Introduction: Why the Corporation?

Summary

The corporation has become a dominant form of economic life. While corporations have been with us since the early modern era, their influence and importance have grown exponentially. Today, corporations are among the largest economic entities in the world. Their annual turnover is greater than the gross domestic product of all but the largest nation-states. A handful of large corporations dominate most key global markets. Corporations – and their extended value chains – are an important source of employment. Governments rely on corporations – directly or indirectly – for tax revenues, expertise, and economic development. Citizens rely on corporations for everyday needs such as transport, healthcare, food, and utilities such as power and electricity. If we really want to understand the contemporary economy, a good place to start is the corporation.

Corporations are not just economically important. They play a vital role in politics. Corporations have become political actors in and of themselves.

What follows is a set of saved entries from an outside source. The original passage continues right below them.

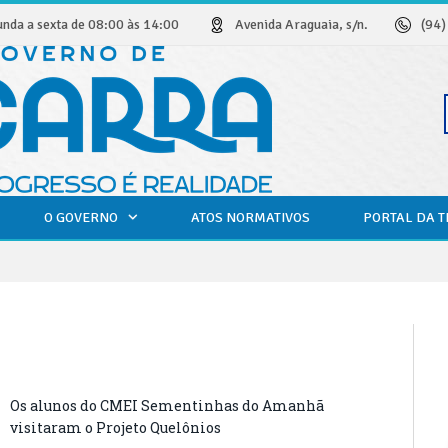
unda a sexta de 08:00 às 14:00
Avenida Araguaia, s/n.
(94
O GOVERNO
ATOS NORMATIVOS
PORTAL DA 
Os alunos do CMEI Sementinhas do Amanhã
visitaram o Projeto Quelônios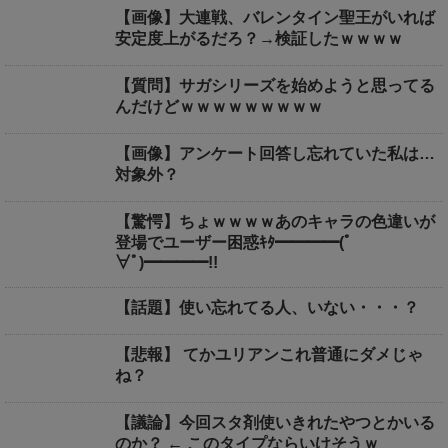
【画像】大連戦、バレンタイン聖王がいれば
安定度上がるだろ？→検証したｗｗｗｗ
【質問】サガシリーズを始めようと思ってる
んだけどｗｗｗｗｗｗｗｗｗ
【画像】アンケート回答し忘れていた私は…
対象外？
【驚愕】ちょｗｗｗｗあのキャラの色違いが
登場でユーザー困惑ｷﾀ━━━━(ﾟ
∀ﾟ)━━━━!!
【話題】使い忘れてる人、いない・・・？
【悲報】 てかユリアンこれ普通にダメじゃ
ね？
【議論】今回スタ剤使いきれたやつとかいる
のか？ ← このタイプならいけそうｗ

For instance, in the USA, corporations have been granted the rights of free speech and religious freedom normally given to flesh-and-blood citizens. Worldwide, corporations often have a huge influence on the creation of international agreements and standards. For instance, large corporations play an important part in drafting international trade and investment agreements. In some cases, corporations end up playing a quasi-state role – particularly when governments are unwilling or unable to provide basic citizenship rights. For example, they have become important sources of welfare services, such as healthcare, education, and housing in some settings. With the rise of neoliberalism, many states have outsourced the provision of public services to corporations. In the UK alone, about 50 per cent of public spending is outsourced – and a majority of that spending goes to corporations. The result is that activities which only a few years ago were seen as a preserve of the state – such as waging war or imprisoning citizens – have become corporatized activities.

In other settings, corporations have taken on a role of providing civic rights. For instance, social media companies like Twitter and Facebook claim to provide spaces of free speech. Some even claim that corporations now play a role in helping to guarantee political rights – such as the process of collective deliberation which takes place in company-sponsored ‘multi-stakeholder initiatives’.